Saturday, December 24, 2005

Christmas Eve

It's the day before Christmas. My little town is moving -- all over -- people in cars, on foot, in stores, on streets, everywhere. I'm not there. I'm in a quiet space listening to poetry, Hafiz and Rumi. I wondered how many people in how many countries celebrate Christmas. I asked Jeeves but there were too many answers and I decided I didn't need to know. I get on the pensive side when confronted with serious consumerism. And that's what Christmas has been to me for some time -- food for thought.

Bob Muth admins a local mailing list. He writes well with passion and steadfastness and includes peace writings and related information.
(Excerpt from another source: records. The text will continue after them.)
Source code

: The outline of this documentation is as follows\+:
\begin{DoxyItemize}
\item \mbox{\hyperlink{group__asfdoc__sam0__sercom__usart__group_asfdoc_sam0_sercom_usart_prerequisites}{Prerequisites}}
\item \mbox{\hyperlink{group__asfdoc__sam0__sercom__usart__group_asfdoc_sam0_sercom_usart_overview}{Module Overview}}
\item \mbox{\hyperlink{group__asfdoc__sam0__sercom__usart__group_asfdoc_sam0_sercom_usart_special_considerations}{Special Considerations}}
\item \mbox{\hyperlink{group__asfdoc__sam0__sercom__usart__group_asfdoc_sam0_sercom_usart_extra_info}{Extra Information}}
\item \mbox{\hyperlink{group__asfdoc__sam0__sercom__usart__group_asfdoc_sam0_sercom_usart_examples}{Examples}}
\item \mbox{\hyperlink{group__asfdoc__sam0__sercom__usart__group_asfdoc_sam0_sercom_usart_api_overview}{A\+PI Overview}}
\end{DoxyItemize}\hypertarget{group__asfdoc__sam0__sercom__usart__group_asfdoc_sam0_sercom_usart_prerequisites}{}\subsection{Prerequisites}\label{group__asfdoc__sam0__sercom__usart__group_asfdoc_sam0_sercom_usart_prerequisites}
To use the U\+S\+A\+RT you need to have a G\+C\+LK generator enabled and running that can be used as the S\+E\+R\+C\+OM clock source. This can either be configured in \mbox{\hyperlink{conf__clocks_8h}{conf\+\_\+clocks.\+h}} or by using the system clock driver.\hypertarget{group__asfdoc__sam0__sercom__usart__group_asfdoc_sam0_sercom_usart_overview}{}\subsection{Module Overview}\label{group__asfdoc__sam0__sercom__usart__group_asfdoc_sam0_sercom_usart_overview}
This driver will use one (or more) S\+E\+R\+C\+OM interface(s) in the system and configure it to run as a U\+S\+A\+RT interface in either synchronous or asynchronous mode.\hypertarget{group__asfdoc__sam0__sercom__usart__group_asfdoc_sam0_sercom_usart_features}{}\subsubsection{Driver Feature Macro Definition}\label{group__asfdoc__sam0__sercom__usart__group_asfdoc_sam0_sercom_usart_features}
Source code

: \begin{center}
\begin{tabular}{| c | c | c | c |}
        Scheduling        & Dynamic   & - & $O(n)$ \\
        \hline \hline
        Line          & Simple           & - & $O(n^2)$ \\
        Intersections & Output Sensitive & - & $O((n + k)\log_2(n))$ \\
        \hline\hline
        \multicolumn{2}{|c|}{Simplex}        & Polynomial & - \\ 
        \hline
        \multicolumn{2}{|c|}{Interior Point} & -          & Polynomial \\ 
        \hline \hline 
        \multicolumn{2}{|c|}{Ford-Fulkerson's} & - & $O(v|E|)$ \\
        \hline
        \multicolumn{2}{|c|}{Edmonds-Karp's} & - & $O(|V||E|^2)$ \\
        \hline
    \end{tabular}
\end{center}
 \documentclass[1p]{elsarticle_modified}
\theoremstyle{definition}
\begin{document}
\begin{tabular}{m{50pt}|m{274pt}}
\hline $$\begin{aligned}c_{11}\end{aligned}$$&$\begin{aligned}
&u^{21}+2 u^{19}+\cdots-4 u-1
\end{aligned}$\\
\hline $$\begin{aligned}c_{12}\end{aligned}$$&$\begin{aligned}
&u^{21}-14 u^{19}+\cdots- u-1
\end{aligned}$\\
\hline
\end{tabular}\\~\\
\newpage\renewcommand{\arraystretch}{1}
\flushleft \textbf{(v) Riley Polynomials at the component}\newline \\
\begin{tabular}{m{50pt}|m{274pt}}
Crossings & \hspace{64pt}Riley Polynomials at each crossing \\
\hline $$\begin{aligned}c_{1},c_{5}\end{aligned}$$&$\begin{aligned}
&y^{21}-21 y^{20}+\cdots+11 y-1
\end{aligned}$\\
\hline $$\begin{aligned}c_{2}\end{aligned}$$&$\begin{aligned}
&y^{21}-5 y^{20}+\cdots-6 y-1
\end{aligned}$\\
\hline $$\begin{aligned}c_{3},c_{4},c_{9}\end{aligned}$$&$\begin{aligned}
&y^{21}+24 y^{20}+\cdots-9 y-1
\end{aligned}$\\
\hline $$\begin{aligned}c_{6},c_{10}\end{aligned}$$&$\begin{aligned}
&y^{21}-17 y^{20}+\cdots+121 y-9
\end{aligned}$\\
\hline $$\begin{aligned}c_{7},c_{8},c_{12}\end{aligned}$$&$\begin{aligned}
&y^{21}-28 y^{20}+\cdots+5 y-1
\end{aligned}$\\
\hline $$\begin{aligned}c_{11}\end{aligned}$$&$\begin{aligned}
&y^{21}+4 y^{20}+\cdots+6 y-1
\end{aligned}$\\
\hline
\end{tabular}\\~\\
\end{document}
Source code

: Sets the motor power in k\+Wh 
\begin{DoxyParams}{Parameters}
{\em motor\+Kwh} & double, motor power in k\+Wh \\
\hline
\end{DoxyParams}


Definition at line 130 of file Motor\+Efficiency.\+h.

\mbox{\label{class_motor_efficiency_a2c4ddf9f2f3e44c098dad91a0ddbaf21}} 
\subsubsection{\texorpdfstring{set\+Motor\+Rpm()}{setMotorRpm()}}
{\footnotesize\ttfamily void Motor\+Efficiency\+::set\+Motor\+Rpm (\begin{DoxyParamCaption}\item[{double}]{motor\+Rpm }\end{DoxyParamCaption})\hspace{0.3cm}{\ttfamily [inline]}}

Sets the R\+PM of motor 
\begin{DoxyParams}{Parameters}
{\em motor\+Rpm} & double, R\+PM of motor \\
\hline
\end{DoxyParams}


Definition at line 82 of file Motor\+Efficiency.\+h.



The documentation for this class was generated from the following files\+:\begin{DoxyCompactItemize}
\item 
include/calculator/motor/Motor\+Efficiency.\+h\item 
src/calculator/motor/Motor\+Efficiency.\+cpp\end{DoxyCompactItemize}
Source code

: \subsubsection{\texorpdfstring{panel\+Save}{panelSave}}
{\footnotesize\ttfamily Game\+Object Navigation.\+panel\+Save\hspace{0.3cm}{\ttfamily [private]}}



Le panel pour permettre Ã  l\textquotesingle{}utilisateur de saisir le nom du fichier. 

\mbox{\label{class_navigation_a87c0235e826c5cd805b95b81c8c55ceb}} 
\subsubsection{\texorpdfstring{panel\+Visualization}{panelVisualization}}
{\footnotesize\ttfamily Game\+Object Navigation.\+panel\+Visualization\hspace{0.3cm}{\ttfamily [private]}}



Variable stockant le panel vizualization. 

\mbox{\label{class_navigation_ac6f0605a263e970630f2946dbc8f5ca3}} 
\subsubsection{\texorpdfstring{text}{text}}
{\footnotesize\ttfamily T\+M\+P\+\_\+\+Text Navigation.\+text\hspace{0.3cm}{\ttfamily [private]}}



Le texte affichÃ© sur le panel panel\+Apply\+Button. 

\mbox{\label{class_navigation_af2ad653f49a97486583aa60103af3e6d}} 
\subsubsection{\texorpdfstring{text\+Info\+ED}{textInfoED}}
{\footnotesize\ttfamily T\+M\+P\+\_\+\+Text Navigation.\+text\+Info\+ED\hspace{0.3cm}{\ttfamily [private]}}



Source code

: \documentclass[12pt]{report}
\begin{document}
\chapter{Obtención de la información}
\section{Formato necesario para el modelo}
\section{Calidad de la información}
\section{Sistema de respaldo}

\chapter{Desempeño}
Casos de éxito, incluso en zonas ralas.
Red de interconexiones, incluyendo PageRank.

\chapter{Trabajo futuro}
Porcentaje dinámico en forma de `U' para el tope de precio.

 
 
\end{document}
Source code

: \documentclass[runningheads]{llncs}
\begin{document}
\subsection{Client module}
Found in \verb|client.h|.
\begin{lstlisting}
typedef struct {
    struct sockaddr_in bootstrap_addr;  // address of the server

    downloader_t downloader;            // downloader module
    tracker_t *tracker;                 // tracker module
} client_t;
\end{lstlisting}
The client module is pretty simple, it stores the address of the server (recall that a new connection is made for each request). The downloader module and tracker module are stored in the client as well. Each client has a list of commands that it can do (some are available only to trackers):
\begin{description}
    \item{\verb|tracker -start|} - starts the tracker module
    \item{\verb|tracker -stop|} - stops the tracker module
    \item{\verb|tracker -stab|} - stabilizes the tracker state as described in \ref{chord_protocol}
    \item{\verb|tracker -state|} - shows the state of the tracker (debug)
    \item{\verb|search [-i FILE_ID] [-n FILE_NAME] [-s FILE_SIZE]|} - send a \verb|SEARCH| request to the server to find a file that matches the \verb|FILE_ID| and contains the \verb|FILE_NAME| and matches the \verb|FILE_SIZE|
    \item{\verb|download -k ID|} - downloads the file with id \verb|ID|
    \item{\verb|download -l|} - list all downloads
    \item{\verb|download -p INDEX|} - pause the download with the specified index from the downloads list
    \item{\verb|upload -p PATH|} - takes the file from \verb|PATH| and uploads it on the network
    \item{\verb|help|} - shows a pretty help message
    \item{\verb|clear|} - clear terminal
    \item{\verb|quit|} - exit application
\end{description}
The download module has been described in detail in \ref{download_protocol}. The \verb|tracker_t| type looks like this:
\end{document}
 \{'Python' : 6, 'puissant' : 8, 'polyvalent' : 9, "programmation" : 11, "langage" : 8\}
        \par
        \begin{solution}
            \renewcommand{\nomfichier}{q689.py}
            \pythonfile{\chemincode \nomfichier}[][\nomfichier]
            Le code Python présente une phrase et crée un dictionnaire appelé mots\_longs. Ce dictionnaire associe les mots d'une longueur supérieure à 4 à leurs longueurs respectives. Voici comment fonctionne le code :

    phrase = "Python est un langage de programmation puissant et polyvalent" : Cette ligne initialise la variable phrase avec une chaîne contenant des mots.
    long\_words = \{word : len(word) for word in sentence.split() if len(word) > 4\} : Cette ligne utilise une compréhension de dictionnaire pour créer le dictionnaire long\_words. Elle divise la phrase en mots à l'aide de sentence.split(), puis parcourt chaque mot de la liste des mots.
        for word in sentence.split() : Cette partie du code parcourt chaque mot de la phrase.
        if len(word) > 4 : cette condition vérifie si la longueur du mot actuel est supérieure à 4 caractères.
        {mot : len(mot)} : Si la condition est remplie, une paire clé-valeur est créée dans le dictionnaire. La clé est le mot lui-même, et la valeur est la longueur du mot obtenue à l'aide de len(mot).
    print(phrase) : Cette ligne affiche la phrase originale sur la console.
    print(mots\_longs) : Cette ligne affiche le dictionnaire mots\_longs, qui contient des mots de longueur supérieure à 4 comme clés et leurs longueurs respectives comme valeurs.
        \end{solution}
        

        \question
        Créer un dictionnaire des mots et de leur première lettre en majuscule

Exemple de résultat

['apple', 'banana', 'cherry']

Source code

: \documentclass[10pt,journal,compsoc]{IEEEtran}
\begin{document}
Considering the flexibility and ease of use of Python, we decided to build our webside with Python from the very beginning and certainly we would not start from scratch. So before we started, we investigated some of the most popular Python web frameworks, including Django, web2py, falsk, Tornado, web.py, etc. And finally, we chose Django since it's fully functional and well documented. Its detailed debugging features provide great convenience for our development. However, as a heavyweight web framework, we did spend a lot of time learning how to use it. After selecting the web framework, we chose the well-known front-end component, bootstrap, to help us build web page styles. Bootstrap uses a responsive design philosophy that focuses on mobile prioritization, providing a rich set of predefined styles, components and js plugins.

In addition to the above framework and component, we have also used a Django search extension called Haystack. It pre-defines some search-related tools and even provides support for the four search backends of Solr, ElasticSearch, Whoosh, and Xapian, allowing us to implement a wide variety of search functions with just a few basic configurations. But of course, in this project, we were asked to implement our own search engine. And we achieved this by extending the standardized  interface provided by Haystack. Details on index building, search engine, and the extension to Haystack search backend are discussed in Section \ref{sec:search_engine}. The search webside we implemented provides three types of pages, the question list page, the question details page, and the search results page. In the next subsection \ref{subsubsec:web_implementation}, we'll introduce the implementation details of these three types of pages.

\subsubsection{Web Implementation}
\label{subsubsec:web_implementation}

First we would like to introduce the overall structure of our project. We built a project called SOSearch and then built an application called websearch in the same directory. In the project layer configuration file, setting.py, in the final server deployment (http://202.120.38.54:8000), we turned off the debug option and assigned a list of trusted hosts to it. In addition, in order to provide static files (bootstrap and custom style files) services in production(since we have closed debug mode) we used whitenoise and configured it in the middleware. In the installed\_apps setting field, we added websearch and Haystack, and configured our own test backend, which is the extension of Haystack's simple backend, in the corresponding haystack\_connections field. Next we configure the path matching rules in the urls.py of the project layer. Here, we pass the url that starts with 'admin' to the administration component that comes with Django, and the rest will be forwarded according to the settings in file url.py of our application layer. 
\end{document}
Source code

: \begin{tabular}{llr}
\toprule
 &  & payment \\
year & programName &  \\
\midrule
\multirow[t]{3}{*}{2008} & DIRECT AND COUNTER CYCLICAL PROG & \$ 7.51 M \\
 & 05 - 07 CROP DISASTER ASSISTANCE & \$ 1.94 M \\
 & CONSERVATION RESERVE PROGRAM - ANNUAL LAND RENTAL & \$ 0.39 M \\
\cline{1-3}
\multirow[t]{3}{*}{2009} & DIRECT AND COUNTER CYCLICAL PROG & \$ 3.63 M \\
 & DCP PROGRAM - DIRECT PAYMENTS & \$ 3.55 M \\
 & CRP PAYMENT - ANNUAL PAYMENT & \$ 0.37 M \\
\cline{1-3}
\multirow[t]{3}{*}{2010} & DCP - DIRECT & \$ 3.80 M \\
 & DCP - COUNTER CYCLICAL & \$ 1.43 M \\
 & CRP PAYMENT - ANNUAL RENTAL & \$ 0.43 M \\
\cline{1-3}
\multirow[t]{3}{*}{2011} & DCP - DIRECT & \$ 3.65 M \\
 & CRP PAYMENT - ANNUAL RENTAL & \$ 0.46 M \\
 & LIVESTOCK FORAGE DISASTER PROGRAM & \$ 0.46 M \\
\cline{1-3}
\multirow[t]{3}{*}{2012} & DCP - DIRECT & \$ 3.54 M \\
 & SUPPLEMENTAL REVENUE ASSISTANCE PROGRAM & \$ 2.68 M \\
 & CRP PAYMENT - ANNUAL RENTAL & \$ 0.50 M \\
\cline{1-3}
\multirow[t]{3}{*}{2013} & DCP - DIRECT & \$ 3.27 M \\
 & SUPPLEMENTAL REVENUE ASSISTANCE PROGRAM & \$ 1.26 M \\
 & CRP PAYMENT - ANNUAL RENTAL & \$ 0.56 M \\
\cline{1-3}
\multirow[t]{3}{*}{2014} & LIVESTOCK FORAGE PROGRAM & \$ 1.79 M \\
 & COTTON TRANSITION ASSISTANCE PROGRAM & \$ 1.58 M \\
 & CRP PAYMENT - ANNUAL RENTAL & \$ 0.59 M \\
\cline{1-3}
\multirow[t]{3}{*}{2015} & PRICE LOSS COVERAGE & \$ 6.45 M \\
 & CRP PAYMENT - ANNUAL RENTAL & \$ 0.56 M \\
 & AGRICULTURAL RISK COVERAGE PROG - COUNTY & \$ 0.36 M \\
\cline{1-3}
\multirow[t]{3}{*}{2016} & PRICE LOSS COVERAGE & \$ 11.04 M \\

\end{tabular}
Two nights ago he passed on one of Mary Oliver's poems titled "Wage Peace." I quite often save the posts and tuck them away in my electronic library. Three phrases of her poem are part of the impetus of my life's current activities:
  • Remember your tools
  • Don't wait another minute
  • Wage peace
May we all take these words and words like them, find them in our lives, practice them in our hearts and wage peace there. There is no time like today.
WAGE PEACE
Mary Oliver

Wage peace.
Wage peace with your breath.
Breathe in firemen and rubble,
Breath out whole buildings and flocks of red wing blackbirds.
Breathe in terrorists and breathe out sleeping children and freshly mown fields.
Breathe in confusion and breathe out maple trees.
Breathe in the fallen and breathe out lifelong friendships intact.
Wage peace with your listening: hearing sirens, pray loud.
Remember your tools: flower seeds, clothes pins, clean rivers.
Make soup.
Play music, learn the word for thank you in three languages.
Learn to knit, and make a hat.
Think of chaos as dancing raspberries,
Imagine grief as the outbreath of beauty or the gesture of fish.
Swim for the other side.
Wage peace.
Never has the world seemed so fresh and precious.
Have a cup of tea and rejoice.
Act as if armistice has already arrived.
Don't wait another minute.
Wage Peace.

Peace be with you all, family, friends, neighbors.